= Task item =
Output range, inclusive: from the line containing "pinky tip: (357, 499)" to the line containing "pinky mcp: (189, 153)". Restate those lines from the data below word for word and only those.

Entries taken from a collection
★ ★ ★

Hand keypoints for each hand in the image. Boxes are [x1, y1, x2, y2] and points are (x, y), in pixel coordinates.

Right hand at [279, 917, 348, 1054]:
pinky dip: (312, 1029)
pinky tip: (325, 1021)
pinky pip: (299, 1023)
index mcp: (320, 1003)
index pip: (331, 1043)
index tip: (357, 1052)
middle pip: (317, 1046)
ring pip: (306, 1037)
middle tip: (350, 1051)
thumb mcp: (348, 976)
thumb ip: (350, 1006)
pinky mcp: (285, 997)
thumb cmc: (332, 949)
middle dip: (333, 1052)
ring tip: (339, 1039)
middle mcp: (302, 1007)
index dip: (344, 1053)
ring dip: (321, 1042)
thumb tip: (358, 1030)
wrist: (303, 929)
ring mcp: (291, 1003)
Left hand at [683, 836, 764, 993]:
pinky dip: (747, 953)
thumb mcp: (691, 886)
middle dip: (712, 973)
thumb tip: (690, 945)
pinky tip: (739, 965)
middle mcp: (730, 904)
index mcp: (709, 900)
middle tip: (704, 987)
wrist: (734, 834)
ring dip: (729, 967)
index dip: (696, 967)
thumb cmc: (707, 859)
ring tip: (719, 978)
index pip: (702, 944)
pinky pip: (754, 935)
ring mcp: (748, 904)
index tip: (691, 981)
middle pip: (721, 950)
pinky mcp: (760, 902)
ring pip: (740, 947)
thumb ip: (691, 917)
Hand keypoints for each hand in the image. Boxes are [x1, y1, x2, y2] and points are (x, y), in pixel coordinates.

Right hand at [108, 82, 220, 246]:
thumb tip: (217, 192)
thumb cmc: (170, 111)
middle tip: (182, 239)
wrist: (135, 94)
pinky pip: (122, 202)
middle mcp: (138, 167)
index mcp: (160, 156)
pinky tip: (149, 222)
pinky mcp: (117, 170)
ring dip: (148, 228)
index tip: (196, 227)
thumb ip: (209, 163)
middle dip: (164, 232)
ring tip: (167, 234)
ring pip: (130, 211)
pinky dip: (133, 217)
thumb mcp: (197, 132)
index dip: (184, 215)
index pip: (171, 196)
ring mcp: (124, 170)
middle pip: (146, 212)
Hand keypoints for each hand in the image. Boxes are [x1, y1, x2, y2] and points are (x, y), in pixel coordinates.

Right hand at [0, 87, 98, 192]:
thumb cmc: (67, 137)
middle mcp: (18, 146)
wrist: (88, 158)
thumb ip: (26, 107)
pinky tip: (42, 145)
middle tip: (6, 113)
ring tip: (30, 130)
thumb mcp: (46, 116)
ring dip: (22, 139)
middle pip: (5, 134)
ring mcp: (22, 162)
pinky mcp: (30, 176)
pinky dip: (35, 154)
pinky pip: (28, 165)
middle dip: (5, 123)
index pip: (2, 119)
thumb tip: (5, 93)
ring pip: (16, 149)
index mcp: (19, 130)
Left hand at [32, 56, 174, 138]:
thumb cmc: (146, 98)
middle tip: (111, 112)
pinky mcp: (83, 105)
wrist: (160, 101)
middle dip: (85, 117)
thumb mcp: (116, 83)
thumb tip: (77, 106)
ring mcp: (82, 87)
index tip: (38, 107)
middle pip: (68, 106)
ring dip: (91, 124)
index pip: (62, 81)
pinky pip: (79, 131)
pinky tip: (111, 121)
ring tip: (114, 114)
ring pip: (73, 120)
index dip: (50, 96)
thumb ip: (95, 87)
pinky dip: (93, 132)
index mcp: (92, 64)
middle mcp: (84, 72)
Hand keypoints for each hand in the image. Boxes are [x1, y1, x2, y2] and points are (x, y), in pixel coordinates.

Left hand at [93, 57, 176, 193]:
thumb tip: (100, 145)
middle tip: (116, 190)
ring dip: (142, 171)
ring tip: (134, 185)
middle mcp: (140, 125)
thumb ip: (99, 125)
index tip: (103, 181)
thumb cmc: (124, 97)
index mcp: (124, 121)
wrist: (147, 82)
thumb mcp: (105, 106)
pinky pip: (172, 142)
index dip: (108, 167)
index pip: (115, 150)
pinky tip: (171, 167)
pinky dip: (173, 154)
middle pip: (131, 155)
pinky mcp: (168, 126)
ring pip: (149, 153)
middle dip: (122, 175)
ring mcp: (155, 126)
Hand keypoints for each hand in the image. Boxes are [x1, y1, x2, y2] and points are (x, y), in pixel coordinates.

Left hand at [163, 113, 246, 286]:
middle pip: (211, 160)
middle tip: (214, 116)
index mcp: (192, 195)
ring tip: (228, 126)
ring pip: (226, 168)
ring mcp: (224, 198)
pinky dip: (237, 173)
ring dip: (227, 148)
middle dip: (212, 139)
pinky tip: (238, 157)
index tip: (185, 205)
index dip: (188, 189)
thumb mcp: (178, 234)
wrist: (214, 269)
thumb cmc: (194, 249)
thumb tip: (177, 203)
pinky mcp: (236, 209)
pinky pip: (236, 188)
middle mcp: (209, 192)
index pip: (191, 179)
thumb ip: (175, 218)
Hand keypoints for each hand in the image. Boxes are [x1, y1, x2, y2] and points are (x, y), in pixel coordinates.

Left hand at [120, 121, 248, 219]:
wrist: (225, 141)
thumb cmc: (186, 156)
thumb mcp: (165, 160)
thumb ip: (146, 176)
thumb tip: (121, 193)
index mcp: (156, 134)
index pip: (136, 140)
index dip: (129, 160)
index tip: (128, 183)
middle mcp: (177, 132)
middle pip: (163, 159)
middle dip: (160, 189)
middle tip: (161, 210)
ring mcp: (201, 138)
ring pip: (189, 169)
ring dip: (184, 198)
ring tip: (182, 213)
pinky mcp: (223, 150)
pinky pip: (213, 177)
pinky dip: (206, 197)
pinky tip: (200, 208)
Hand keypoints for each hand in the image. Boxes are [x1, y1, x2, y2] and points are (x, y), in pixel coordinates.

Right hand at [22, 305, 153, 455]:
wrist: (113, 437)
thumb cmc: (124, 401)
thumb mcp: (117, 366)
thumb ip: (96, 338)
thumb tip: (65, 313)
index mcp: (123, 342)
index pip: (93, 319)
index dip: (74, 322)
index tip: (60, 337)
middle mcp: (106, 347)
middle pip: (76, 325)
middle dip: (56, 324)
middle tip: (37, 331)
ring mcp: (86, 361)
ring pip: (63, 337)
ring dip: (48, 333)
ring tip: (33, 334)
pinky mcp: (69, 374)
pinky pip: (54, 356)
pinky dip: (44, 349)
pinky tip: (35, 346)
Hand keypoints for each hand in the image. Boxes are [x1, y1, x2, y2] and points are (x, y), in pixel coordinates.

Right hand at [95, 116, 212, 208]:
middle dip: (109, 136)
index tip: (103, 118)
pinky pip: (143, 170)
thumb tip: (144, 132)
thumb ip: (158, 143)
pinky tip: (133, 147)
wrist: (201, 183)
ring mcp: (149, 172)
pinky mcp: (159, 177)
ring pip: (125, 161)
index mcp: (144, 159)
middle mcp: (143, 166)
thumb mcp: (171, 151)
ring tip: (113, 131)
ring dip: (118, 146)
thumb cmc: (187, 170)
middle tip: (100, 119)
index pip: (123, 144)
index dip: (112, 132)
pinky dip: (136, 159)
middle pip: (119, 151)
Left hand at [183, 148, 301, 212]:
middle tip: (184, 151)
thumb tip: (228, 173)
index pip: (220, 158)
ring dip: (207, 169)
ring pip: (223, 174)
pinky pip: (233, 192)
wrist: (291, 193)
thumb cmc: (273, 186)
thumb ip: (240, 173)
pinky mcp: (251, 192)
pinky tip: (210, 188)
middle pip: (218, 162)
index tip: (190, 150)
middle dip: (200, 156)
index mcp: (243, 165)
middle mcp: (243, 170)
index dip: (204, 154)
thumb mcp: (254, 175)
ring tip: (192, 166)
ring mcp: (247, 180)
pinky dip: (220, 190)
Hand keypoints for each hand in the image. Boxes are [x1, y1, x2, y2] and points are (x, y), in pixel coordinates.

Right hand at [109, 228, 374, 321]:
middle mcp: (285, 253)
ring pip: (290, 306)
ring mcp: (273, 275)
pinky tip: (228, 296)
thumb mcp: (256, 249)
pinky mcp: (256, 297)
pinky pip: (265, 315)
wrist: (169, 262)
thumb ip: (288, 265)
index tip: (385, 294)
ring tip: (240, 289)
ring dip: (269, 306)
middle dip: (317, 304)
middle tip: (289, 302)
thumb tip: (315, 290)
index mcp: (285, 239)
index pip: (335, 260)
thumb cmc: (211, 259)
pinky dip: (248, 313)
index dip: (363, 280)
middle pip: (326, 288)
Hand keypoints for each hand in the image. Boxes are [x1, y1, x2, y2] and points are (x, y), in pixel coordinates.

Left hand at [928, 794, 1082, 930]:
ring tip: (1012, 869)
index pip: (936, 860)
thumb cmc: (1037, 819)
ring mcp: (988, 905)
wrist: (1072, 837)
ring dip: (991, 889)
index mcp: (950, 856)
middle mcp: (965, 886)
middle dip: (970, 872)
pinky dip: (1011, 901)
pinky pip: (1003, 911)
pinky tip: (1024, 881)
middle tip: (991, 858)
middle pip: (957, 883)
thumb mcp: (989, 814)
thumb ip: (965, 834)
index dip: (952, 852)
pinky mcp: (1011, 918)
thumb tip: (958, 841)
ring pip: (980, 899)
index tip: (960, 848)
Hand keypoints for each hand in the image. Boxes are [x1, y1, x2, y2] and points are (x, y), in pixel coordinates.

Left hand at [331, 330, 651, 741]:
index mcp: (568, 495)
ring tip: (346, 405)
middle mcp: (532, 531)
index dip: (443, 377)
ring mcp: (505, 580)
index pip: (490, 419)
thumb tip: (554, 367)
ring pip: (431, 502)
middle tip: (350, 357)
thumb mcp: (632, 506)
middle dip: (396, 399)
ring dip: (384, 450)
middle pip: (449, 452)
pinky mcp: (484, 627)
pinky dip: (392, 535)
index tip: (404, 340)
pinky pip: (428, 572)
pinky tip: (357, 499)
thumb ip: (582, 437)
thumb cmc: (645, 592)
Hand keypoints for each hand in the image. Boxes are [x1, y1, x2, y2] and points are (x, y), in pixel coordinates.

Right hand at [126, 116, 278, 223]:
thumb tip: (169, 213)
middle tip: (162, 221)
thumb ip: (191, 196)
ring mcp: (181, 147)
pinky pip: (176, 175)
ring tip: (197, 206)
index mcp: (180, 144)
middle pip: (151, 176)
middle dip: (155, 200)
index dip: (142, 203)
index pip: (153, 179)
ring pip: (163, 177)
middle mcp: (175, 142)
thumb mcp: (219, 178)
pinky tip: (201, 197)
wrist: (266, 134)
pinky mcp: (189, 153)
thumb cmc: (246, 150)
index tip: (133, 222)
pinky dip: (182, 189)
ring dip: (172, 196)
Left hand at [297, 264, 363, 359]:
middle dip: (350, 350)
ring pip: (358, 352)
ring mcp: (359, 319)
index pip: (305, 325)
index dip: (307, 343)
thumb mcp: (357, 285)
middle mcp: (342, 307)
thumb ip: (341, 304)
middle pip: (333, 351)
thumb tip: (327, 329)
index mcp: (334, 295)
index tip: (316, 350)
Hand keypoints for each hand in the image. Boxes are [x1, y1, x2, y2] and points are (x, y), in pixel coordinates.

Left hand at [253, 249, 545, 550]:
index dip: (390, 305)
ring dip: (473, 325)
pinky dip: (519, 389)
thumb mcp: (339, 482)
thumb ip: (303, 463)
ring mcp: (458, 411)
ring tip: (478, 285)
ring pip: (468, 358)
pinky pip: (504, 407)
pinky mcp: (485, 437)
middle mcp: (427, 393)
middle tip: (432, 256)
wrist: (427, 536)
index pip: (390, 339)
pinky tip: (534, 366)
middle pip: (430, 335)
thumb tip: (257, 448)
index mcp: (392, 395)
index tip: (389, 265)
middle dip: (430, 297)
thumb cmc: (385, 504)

★ ★ ★

= Written response =
pinky tip: (357, 499)
thumb ip: (582, 437)
thumb cmc: (645, 592)
Hand keypoints for each hand in the image. Boxes are [x1, y1, x2, y2] and points are (x, y), in pixel coordinates.

Right hand at [126, 116, 278, 223]:
thumb tip: (169, 213)
middle tip: (162, 221)
thumb ip: (191, 196)
ring mcp: (181, 147)
pinky pip: (176, 175)
ring tip: (197, 206)
index mcp: (180, 144)
middle pip: (151, 176)
middle dip: (155, 200)
index dip: (142, 203)
index pip: (153, 179)
ring pip: (163, 177)
middle mcp: (175, 142)
thumb mcp: (219, 178)
pinky tip: (201, 197)
wrist: (266, 134)
pinky mcp: (189, 153)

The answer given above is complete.